Nasdaq CEO Robert Greifeld speaks at SEC hearing on proposed regulation NMS
21 April 2004 | 445 views | 0
The Nasdaq Stock Market, Inc. ("NASDAQ®") (OTC Bulletin Board: NDAQ) President and CEO Bob Greifeld today speaks before the Securities and Exchange Commission Regulation NMS hearing held in New York City. Mr. Greifeld will address key issues surrounding modernization of market structure, including the SEC's Trade Through Proposal and Market Data Proposal.
Mr. Greifeld will highlight NASDAQ's position on trade through and market data.
Mr. Greifeld will comment on the trade through rule by stating, "The heart of the matter in the trade through debate is ensuring best execution for all investors. Best execution as defined by the SEC is an investor protection rule with multiple dimensions including price, certainty, liquidity and accessibility, among other factors. It is the best and most sophisticated protection for investors that has evolved over many years. The opt-out provision as proposed by the SEC ensures best execution continues as a guiding principle for the markets. Failure to adopt the opt-out provision denies investors the full benefit of best execution."
Greifeld will also comment that, "With regard to NASDAQ's current market structure, investors get best execution today, and we believe our structure is the best example of an efficient market."

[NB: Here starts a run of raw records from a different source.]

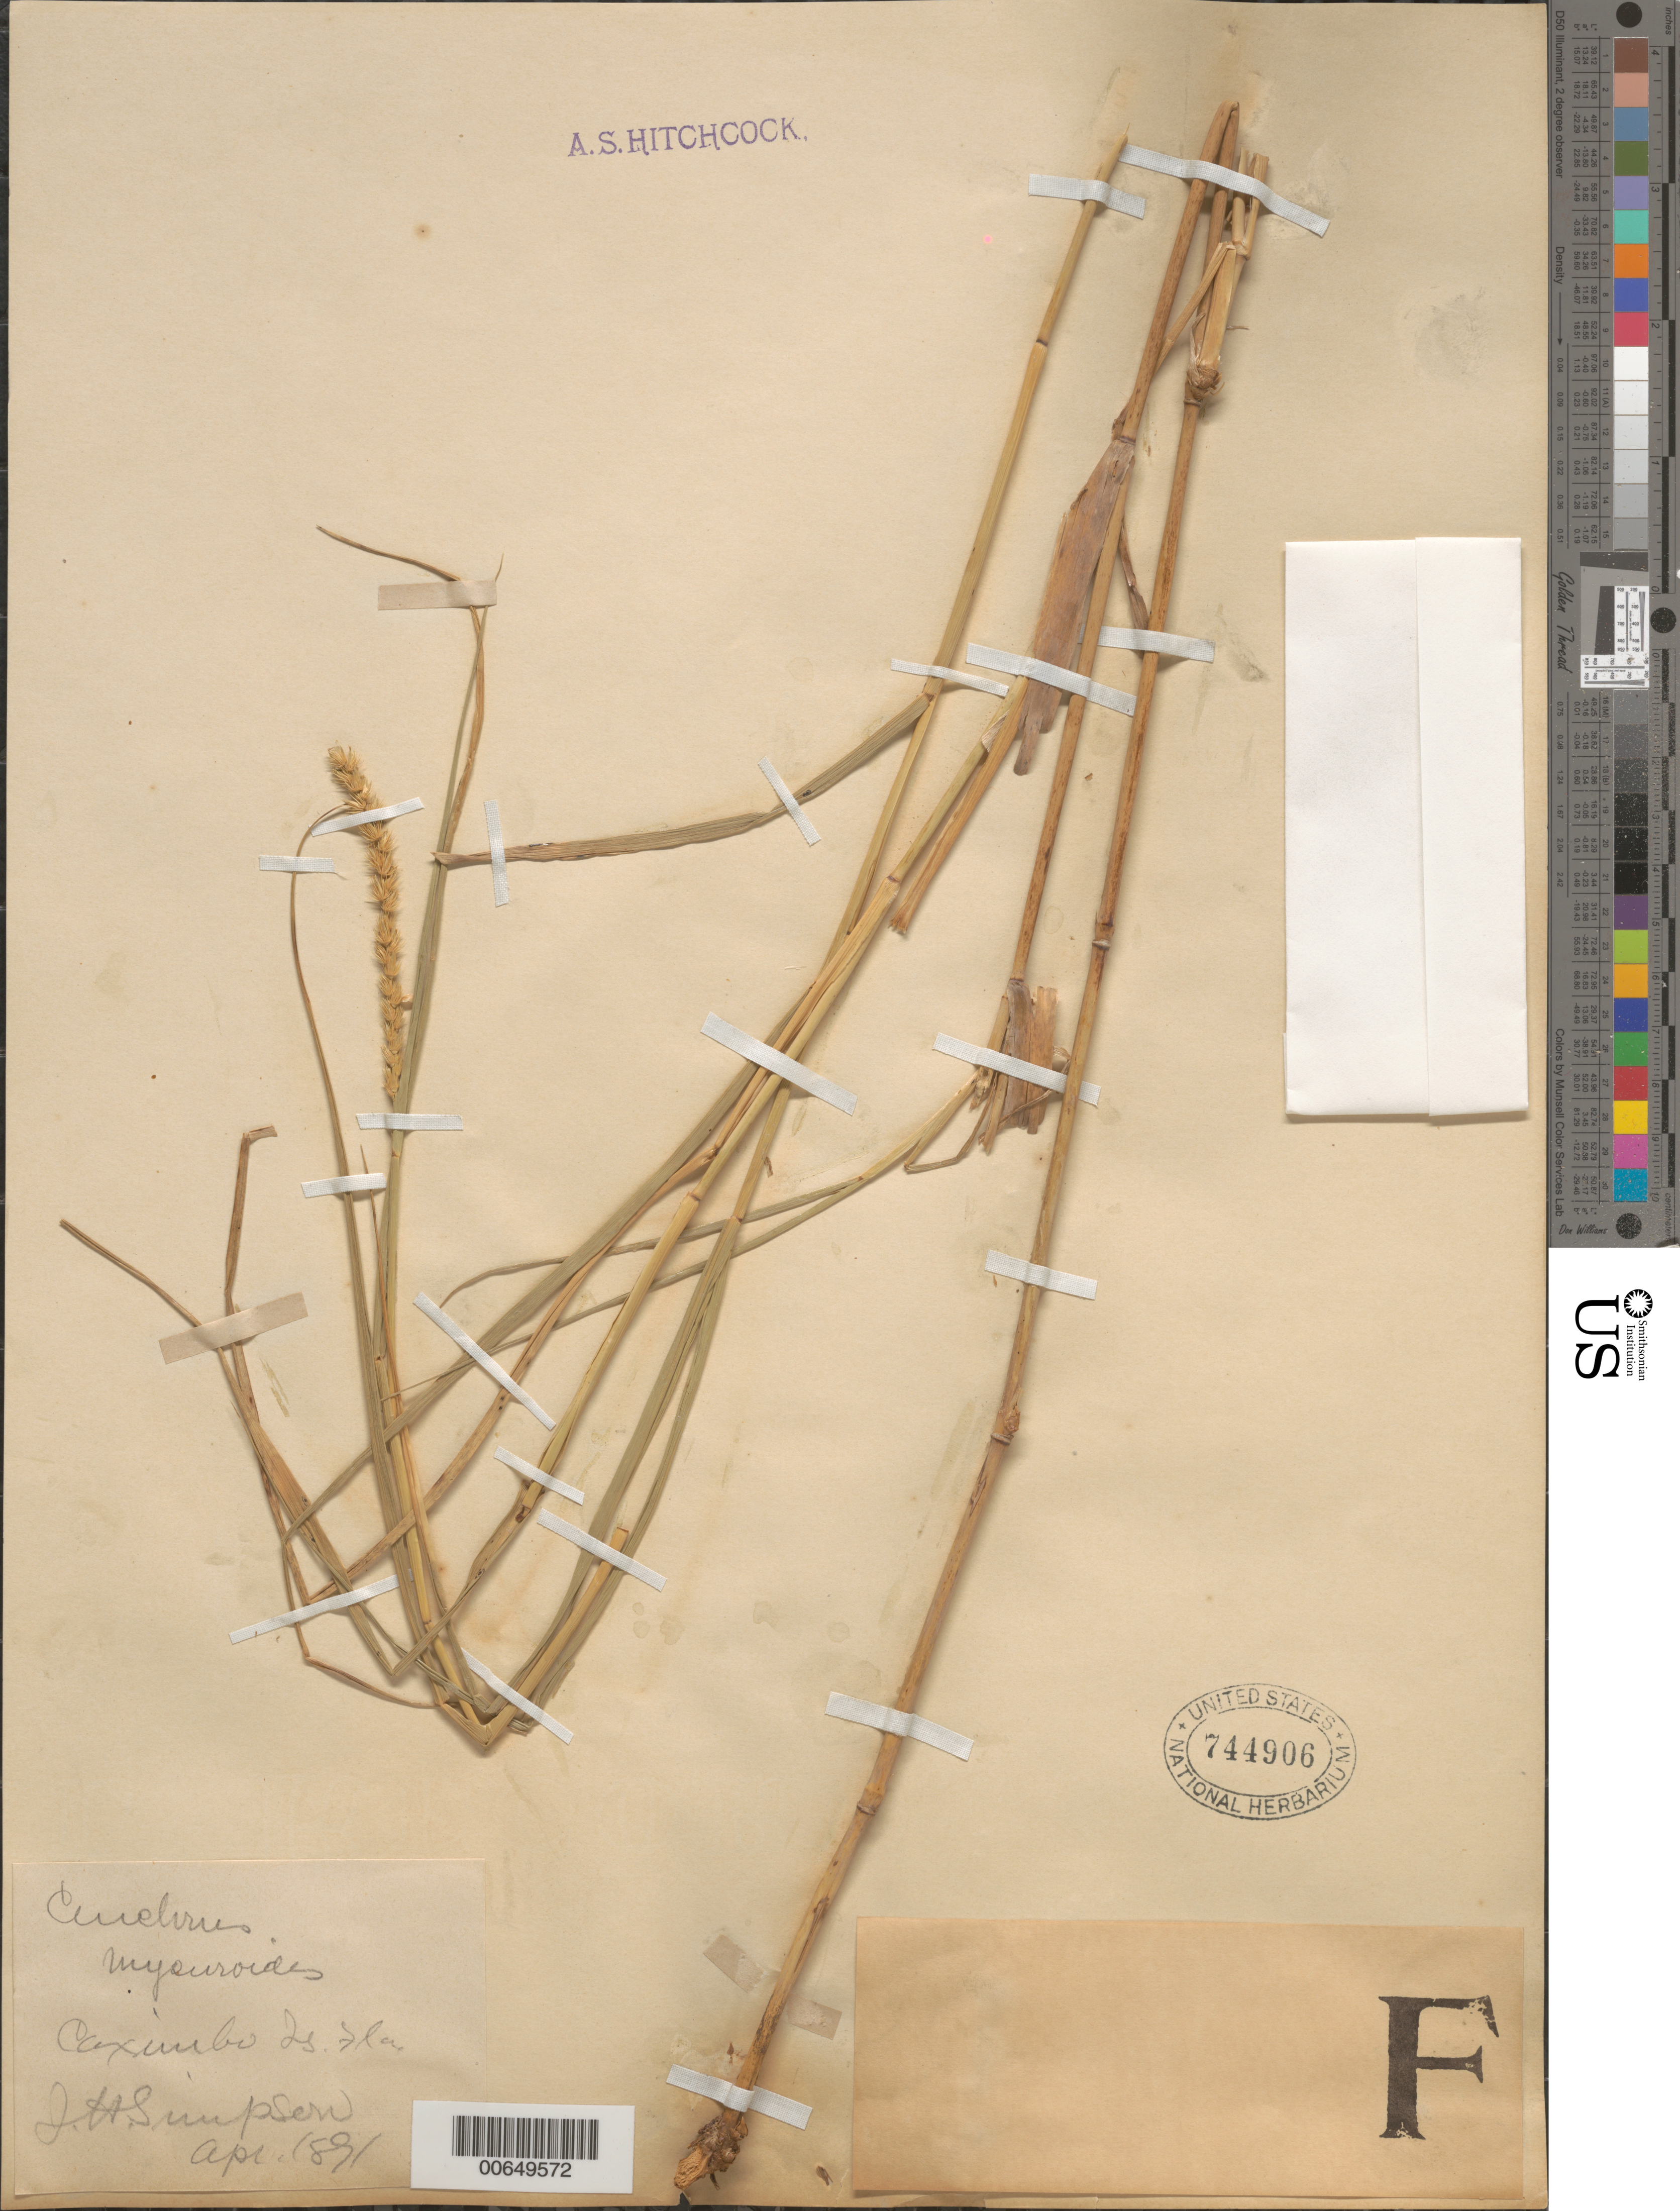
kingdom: Plantae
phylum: Tracheophyta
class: Liliopsida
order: Poales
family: Poaceae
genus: Cenchrus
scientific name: Cenchrus myosuroides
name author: Kunth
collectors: J. H. Simpson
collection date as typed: Apr 1891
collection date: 1891-04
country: United States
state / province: Florida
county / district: Collier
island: Marco Island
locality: Caximbo I. ["Caximbo" Island is probably Marco Island.]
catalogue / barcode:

On the topic of the SEC's Market Data proposal, Mr. Greifeld will make the case that, "Investors are paying too much for market data. The Securities Industry Processor (SIP) is, in effect, a government-mandated facility that is charging rents not subject to competitive pressures. The SIP should focus on providing critical investor information at a low cost while other products should be allowed to compete for investor interest in the open market. In this way, the public interest is best protected."
Greifeld will state that, "Industry participants should compete to provide value-added data just as Fed Ex and UPS compete today while the Post Office provides investors with low cost access to essential services."